**DATA RECORDS:**
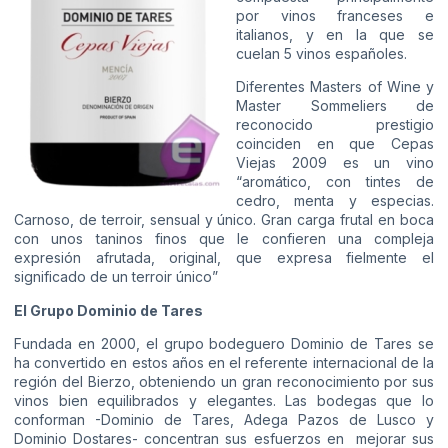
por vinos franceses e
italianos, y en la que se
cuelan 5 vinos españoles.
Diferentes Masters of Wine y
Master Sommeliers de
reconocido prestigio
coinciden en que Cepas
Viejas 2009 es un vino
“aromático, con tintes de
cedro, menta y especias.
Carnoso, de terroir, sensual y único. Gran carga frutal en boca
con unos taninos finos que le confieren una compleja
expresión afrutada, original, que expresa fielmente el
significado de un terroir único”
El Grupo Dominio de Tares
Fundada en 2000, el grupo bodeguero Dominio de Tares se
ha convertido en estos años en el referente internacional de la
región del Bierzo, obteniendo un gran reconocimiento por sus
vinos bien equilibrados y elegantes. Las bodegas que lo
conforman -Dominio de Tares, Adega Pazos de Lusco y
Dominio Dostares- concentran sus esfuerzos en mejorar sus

**TASK INSTRUCTIONS:** Copy out, word for word, the text read from each of the rows above, leaving out the pictures.

**TASK RESULT:**
por vinos franceses e
italianos, y en la que se
cuelan 5 vinos españoles.
Diferentes Masters of Wine y
Master Sommeliers de
reconocido prestigio
coinciden en que Cepas
Viejas 2009 es un vino
“aromático, con tintes de
cedro, menta y especias.
Carnoso, de terroir, sensual y único. Gran carga frutal en boca
con unos taninos finos que le confieren una compleja
expresión afrutada, original, que expresa fielmente el
significado de un terroir único”
El Grupo Dominio de Tares
Fundada en 2000, el grupo bodeguero Dominio de Tares se
ha convertido en estos años en el referente internacional de la
región del Bierzo, obteniendo un gran reconocimiento por sus
vinos bien equilibrados y elegantes. Las bodegas que lo
conforman -Dominio de Tares, Adega Pazos de Lusco y
Dominio Dostares- concentran sus esfuerzos en mejorar sus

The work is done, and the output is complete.